ASSILT LETTERA APERTA ALLE PARTI CONTRAENTI (STIPEL-SIP-TELECOM-TIM e CGIL-CISL-UIL di categoria)

Sono ormai una quindicina d’ anni che se si analizzano i bilanci Assilt si scopre che esiste una realtà altalenante dei risultati di bilancio. Periodi di attivo di bilancio accompagnati da allargamenti delle prestazioni, seguiti immancabilmente da periodi di deficit di bilancio seguiti da inevitabili riduzioni delle prestazioni. In un quadro generale che negli ultimi 15 anni ha visto la platea degli iscritti passare da da150.000 tra iscritti attivi e pensionati, alla realtà attuale che vede 45.000 attivi e 34.000 pensionati. In sostanza la mancanza di assunzioni e le varie ristrutturazioni del settore hanno decimato la platea degli attivi e vi è poi stato una decisa flessione dei pensionati che un po’ per i tagli alle prestazioni e un po’ per la difficoltà degli accessi agli uffici reali e virtuali hanno visto negli ultimi anni un abbandono massiccio di iscritti. Quale futuro per un Fondo Sanitario Integrativo come ASSILT? Nel nostro Comitato Soci Assilt (circa 800 registrati al sito) spesse volte abbiamo segnalato le difficoltà e le proposte alternative per affrontarle.
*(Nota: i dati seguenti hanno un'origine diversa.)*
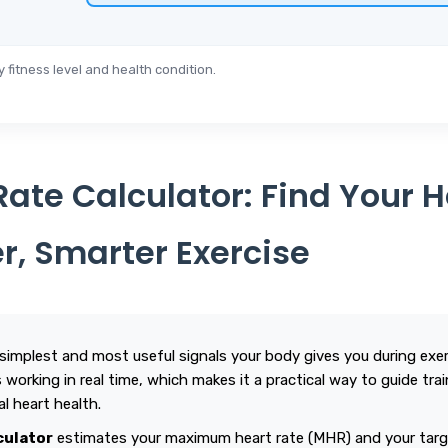
fitness level and health condition.
Rate Calculator: Find Your 
er, Smarter Exercise
 simplest and most useful signals your body gives you during exerc
working in real time, which makes it a practical way to guide train
al heart health.
culator
estimates your maximum heart rate (MHR) and your targe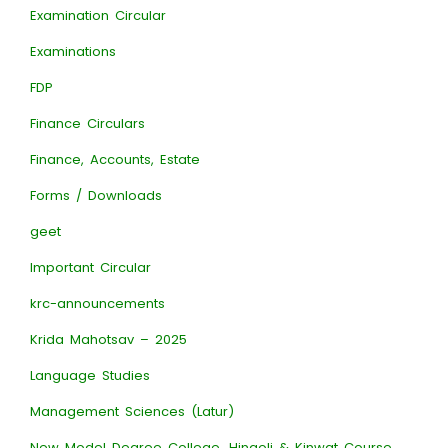
Examination Circular
Examinations
FDP
Finance Circulars
Finance, Accounts, Estate
Forms / Downloads
geet
Important Circular
krc-announcements
Krida Mahotsav – 2025
Language Studies
Management Sciences (Latur)
New Model Degree College, Hingoli & Kinwat Course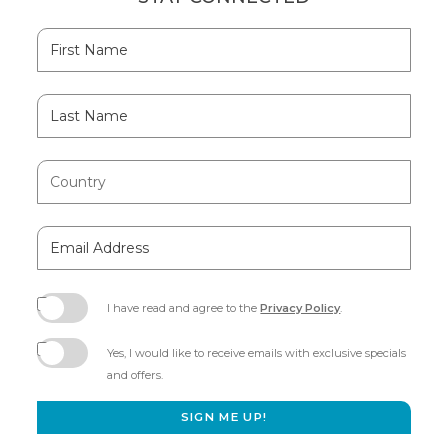
Hidden
First
Field
Name
Last
Name
Country
Email
Address
I have read and agree to the
Privacy Policy
.
(opens
in
Yes, I would like to receive emails with exclusive specials
new
and offers.
window)
SIGN ME UP!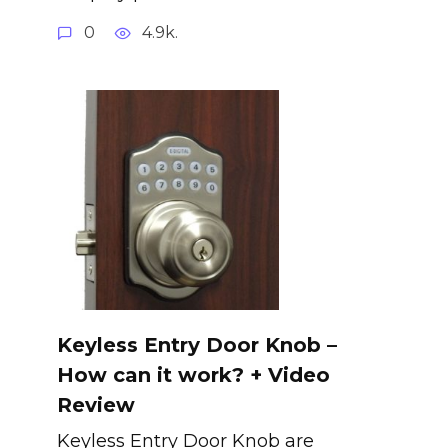
0
4.9k.
Keyless Entry Door Knob –
How can it work? + Video
Review
Keyless Entry Door Knob are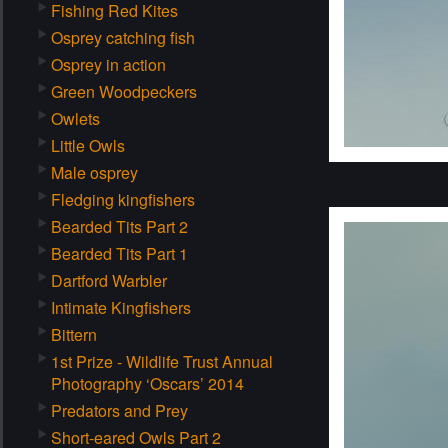
Fishing Red Kites
Osprey catching fish
Osprey in action
Green Woodpeckers
Owlets
Little Owls
Male osprey
Fledging kingfishers
Bearded Tits Part 2
Bearded Tits Part 1
Dartford Warbler
Intimate Kingfishers
Bittern
1st Prize - Wildlife Trust Annual
Photography ‘Oscars’ 2014
Predators and Prey
Short-eared Owls Part 2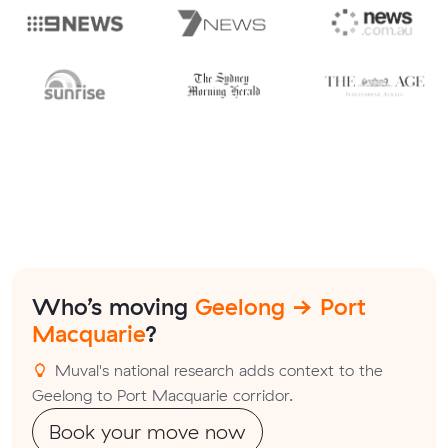
Who’s moving
Geelong → Port
Macquarie
?
Muval's national research adds context to the
Geelong to Port Macquarie corridor.
Book your move now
Sia quando parecchi di noi “Promotori del Comitato” erano impegnati a vari livelli negli organismi Assilt, sia da pensionati che hanno ancora voglia di cimentarsi con queste problematiche, pensando che la nostra comune esperienza maturata dal 1980 (Istituzione Sistema Sanitario Nazionale e relativa eliminazione delle Casse Mutue Categoriali).
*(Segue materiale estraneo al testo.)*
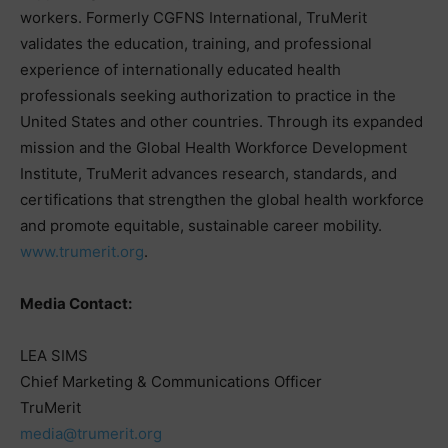
workers. Formerly CGFNS International, TruMerit
validates the education, training, and professional
experience of internationally educated health
professionals seeking authorization to practice in the
United States and other countries. Through its expanded
mission and the Global Health Workforce Development
Institute, TruMerit advances research, standards, and
certifications that strengthen the global health workforce
and promote equitable, sustainable career mobility.
www.trumerit.org
.
Media Contact:
LEA SIMS
Chief Marketing & Communications Officer
TruMerit
media@trumerit.org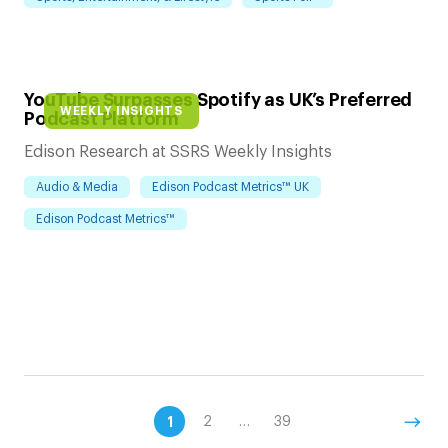
YouTube Surpasses Spotify as UK’s Preferred
WEEKLY INSIGHTS
Podcast Platform
Edison Research at SSRS Weekly Insights
Audio & Media
Edison Podcast Metrics™ UK
Edison Podcast Metrics™
1
2
…
39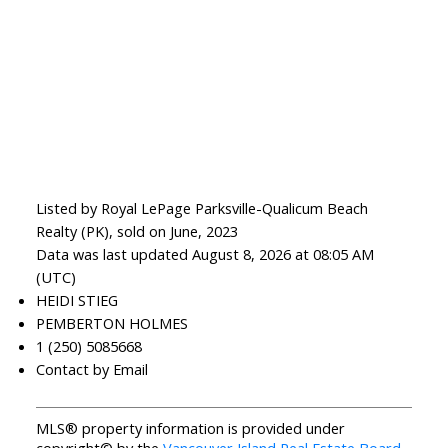
Listed by Royal LePage Parksville-Qualicum Beach
Realty (PK), sold on June, 2023
Data was last updated August 8, 2026 at 08:05 AM
(UTC)
HEIDI STIEG
PEMBERTON HOLMES
1 (250) 5085668
Contact by Email
MLS® property information is provided under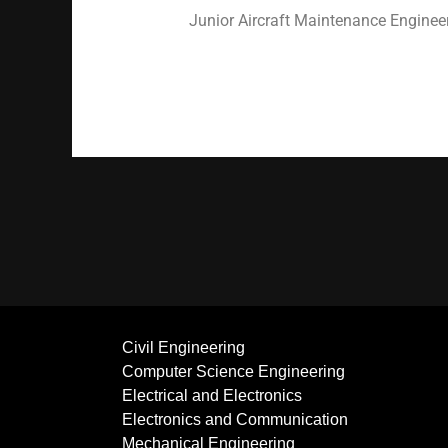
Junior Aircraft Maintenance Engineer
Civil Engineering
Computer Science Engineering
Electrical and Electronics
Electronics and Communication
Mechanical Engineering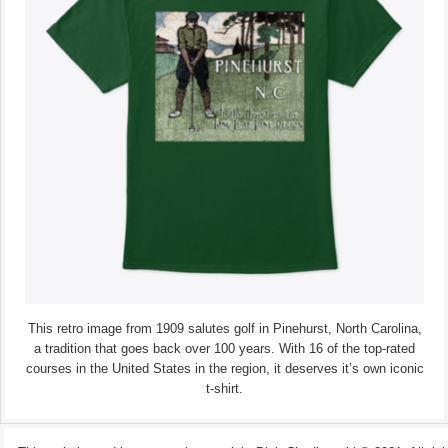
This retro image from 1909 salutes golf in Pinehurst, North Carolina,
a tradition that goes back over 100 years. With 16 of the top-rated
courses in the United States in the region, it deserves it’s own iconic
t-shirt.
Nella realtà attuale non riscontriamo voglia di ragionamento innovativo legato alla realtà attuale del settore, ma solo logiche che per quanto riguarda il sindacato dominata dalla contrattazione di salario differito e principalmente dalla salvaguardia di spazi di agibilità sindacale sempre più ristretti. Mentre le aziende con un atteggiamento corporativo del sindacato dei Dirigenti non hanno
mai posto qualche soluzione alternativa alle problematiche sovraesposte.
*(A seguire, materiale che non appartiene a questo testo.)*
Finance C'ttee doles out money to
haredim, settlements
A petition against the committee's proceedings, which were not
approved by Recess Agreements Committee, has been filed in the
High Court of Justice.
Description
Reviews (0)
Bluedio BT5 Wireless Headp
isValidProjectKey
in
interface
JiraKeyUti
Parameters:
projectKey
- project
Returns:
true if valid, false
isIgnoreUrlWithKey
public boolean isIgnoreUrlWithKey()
Noi abbiamo sempre visto con favore la strada presa dal Fondo sanitario Integrativo dei Ferrovieri “CESARE POZZO” che si è aperto al territorio quindi anche a tutti gli altri cittadini, trasformandosi in un fondo aperto.
Affrontare queste tematiche, ci rendiamo conto necessita un drastico cambiamento di prospettiva delle parti contraenti, necessita anche di una notevole sforzo di cambiamento, ma ci darebbe una nuova prospettiva ed un futuro possibile, non il lento esaurimento che attualmente stiamo vivendo.